Images excluded, repeat each entry below exactly.

———

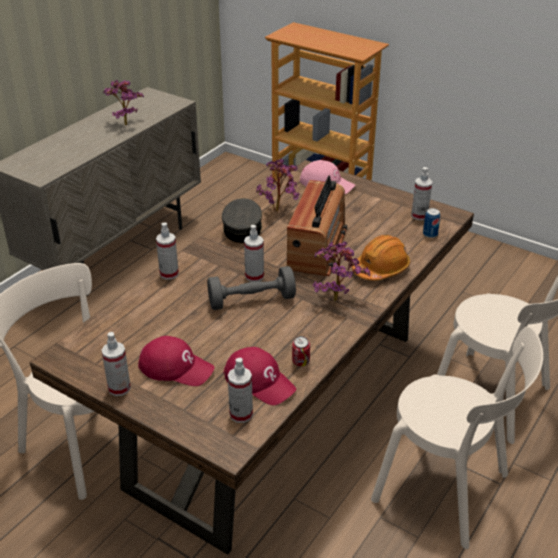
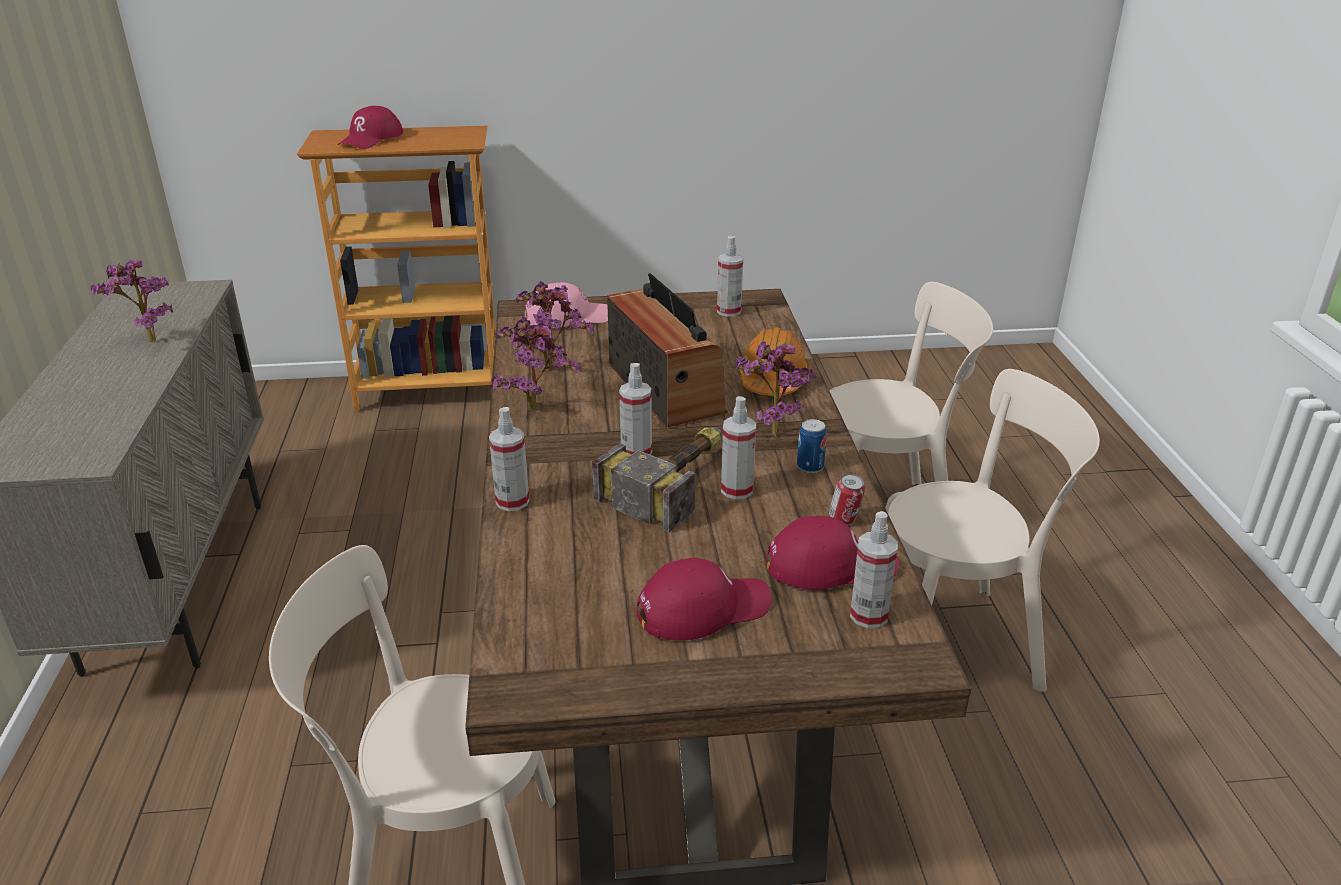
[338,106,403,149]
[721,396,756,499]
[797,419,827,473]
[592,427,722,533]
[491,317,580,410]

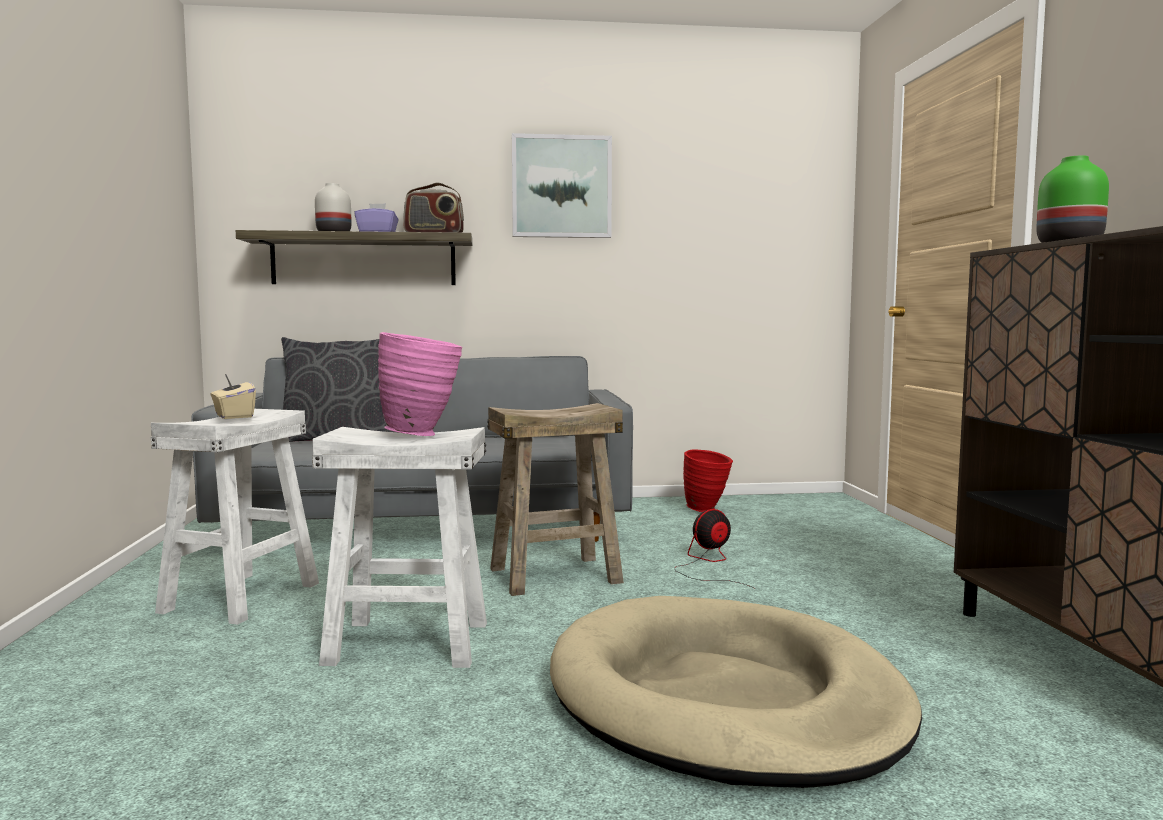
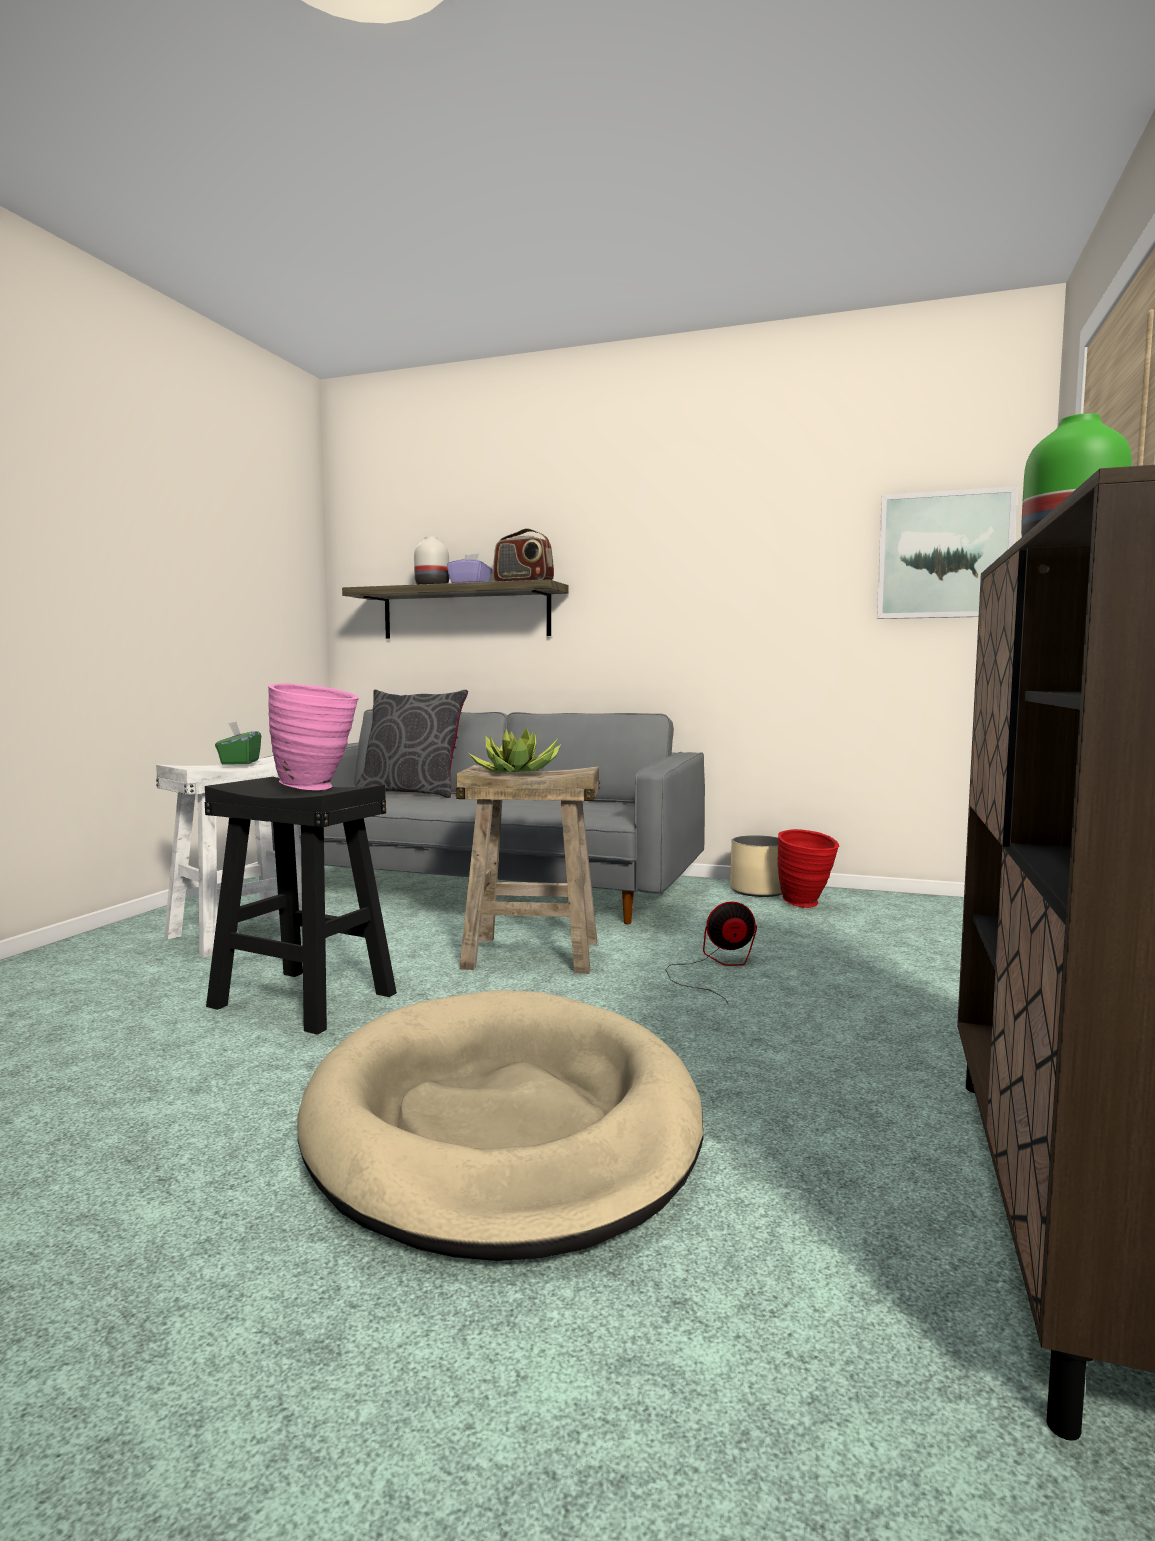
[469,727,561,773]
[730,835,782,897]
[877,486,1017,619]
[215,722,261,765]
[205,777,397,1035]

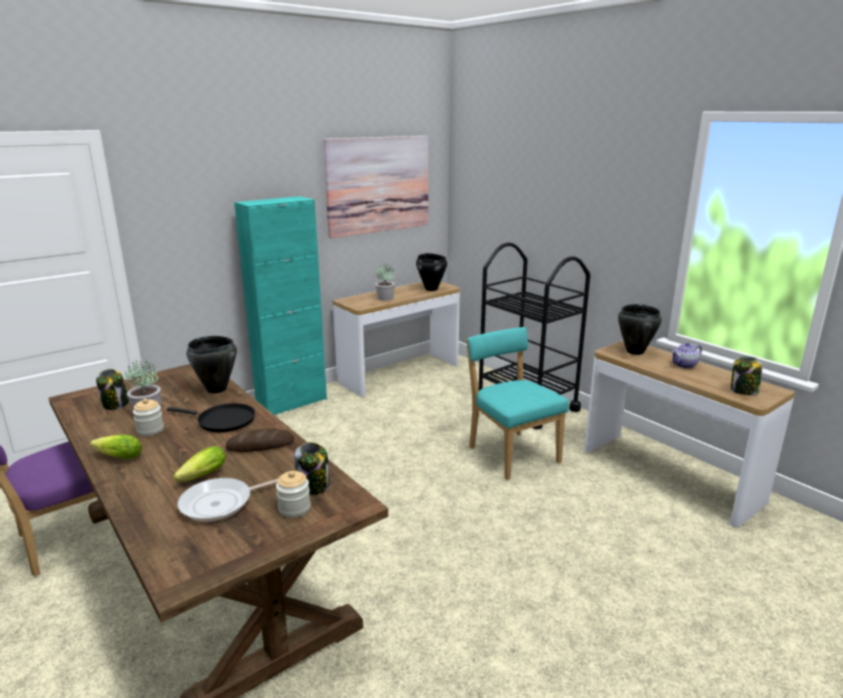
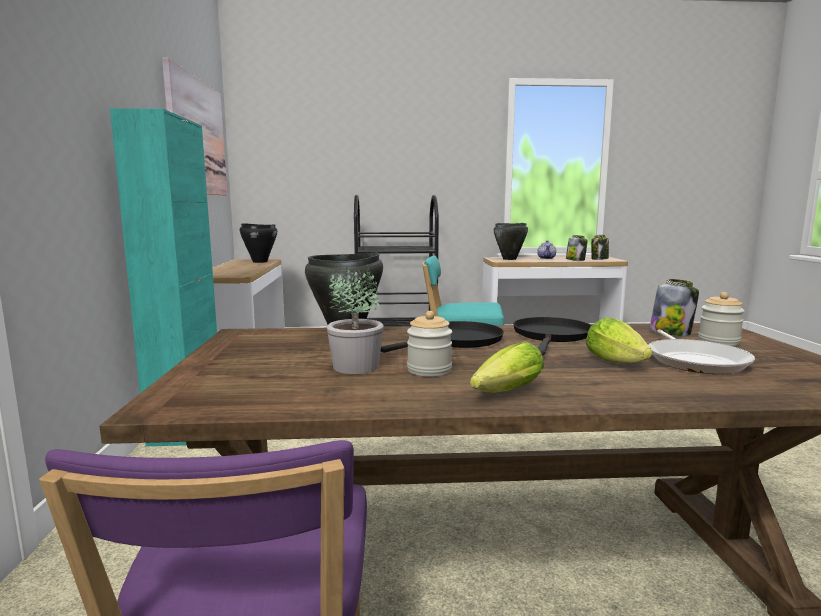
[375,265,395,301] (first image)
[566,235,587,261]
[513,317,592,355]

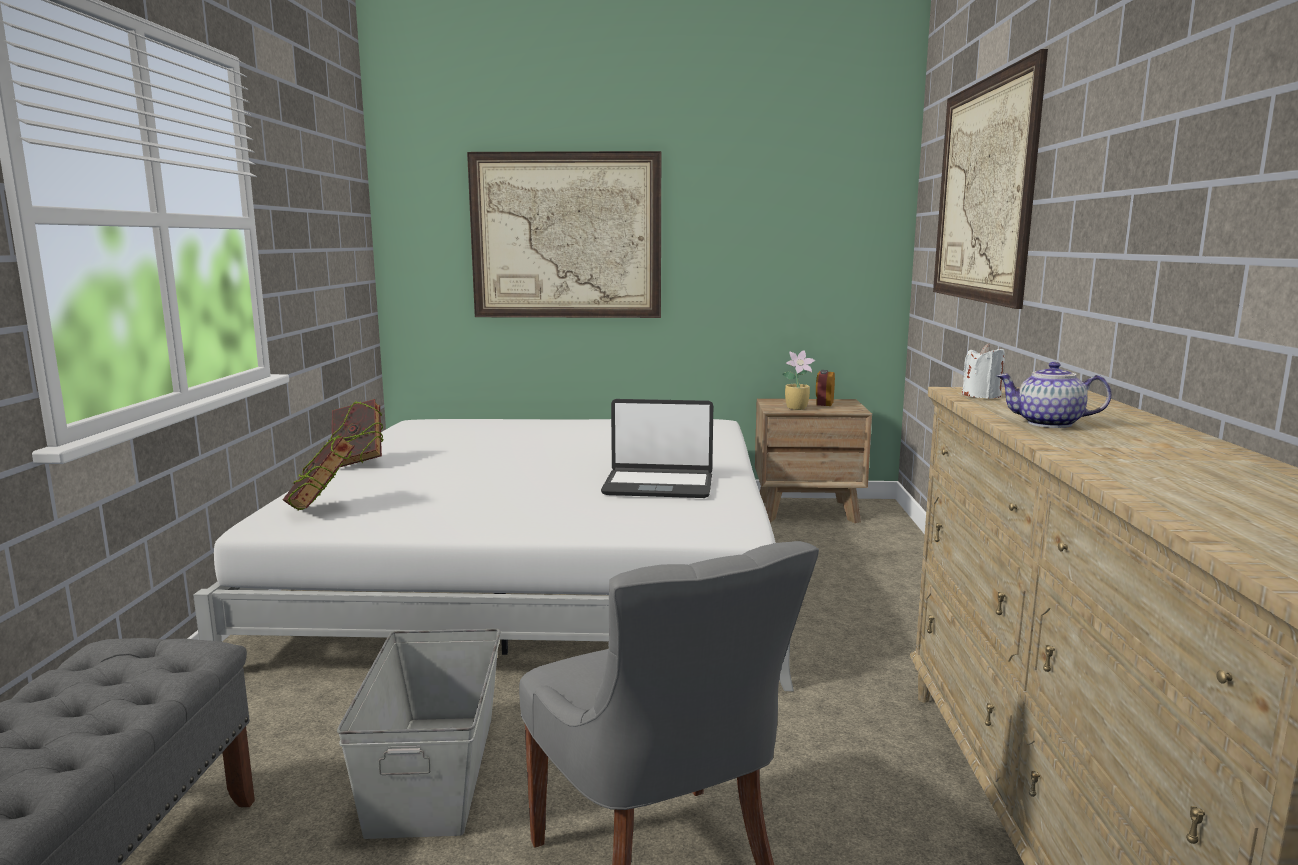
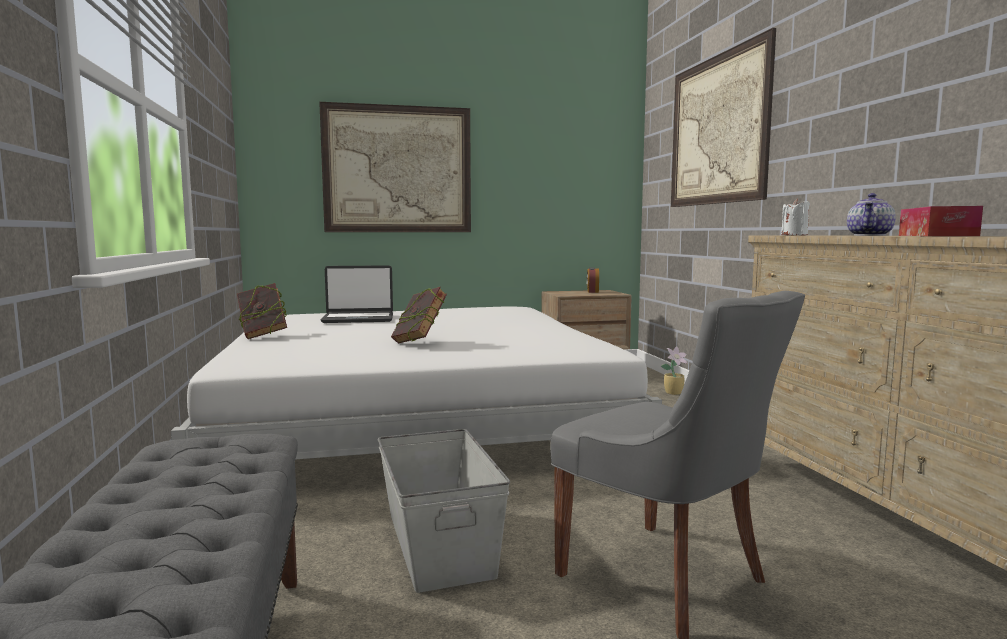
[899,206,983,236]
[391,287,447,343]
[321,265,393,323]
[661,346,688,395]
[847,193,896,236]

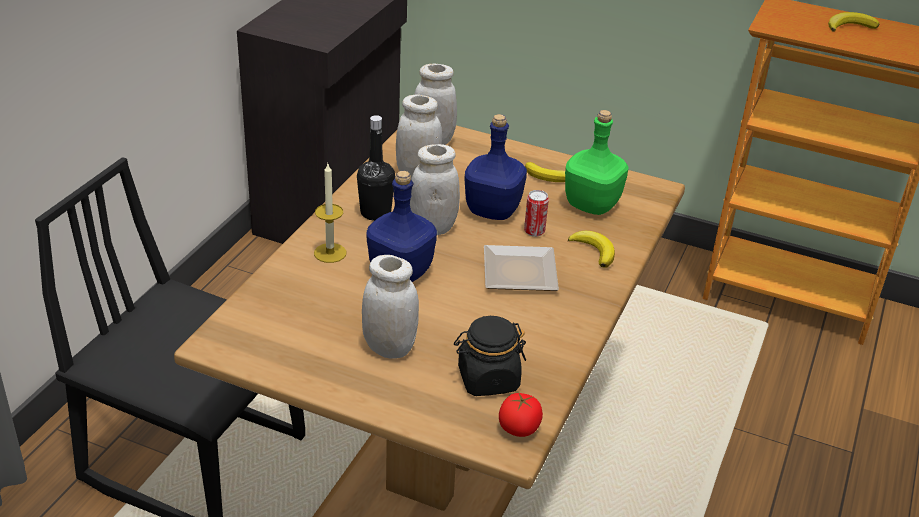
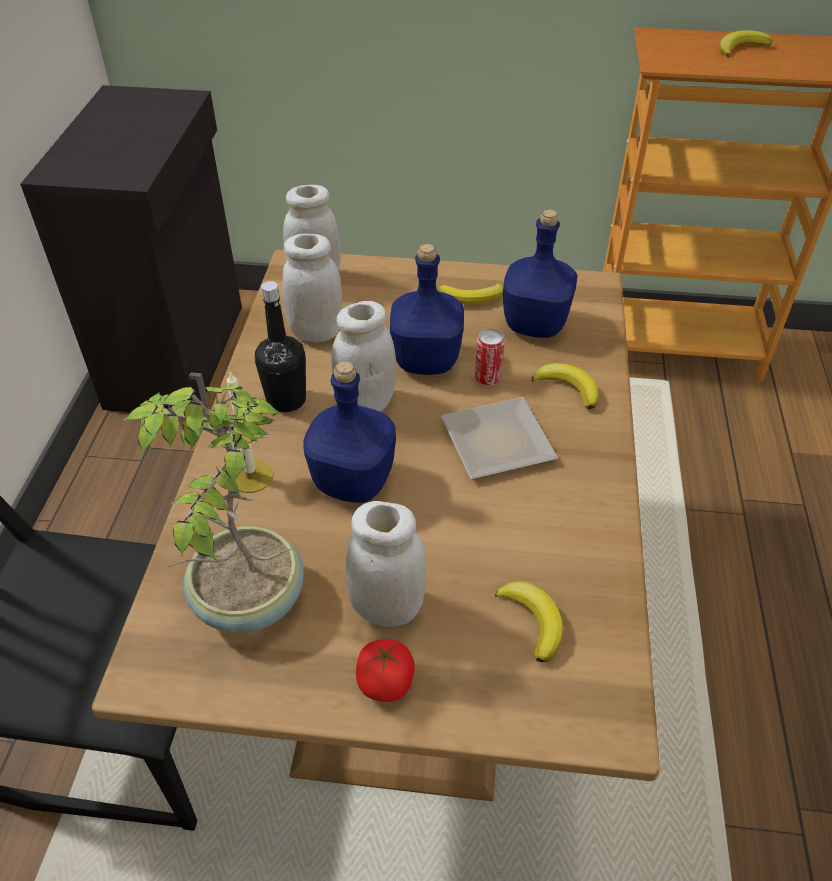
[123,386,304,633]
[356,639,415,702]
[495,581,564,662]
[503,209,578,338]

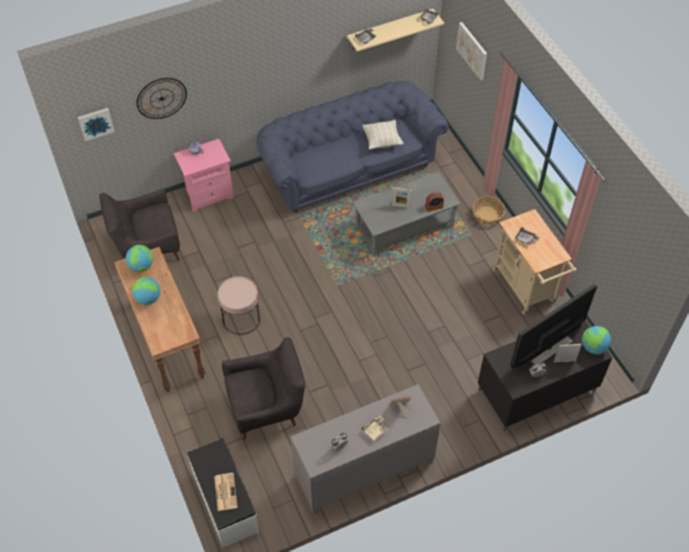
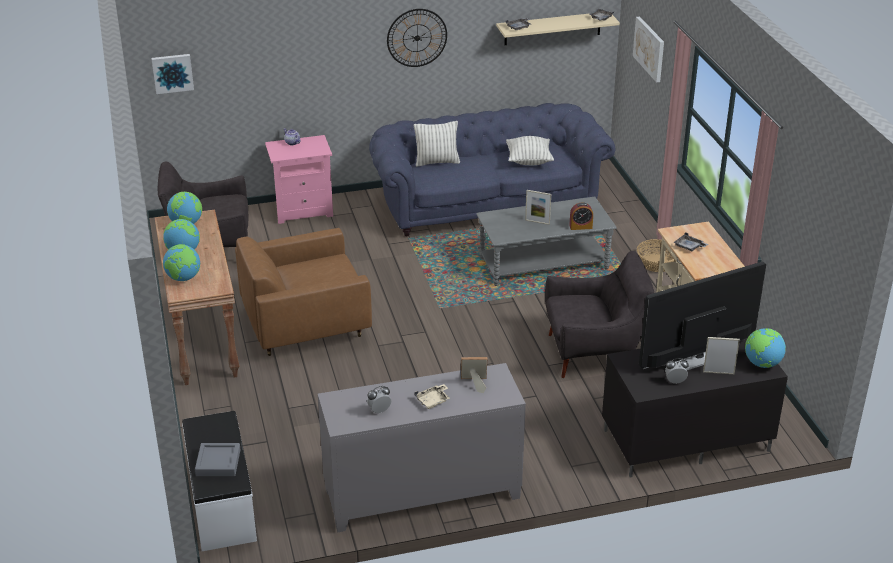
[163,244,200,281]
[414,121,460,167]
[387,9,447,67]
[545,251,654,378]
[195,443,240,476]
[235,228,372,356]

———

▶ _SOLVED PROBLEM_:
[338,106,403,149]
[721,396,756,499]
[797,419,827,473]
[592,427,722,533]
[491,317,580,410]

[469,727,561,773]
[730,835,782,897]
[877,486,1017,619]
[215,722,261,765]
[205,777,397,1035]

[375,265,395,301] (first image)
[566,235,587,261]
[513,317,592,355]

[899,206,983,236]
[391,287,447,343]
[321,265,393,323]
[661,346,688,395]
[847,193,896,236]

[123,386,304,633]
[356,639,415,702]
[495,581,564,662]
[503,209,578,338]

[163,244,200,281]
[414,121,460,167]
[387,9,447,67]
[545,251,654,378]
[195,443,240,476]
[235,228,372,356]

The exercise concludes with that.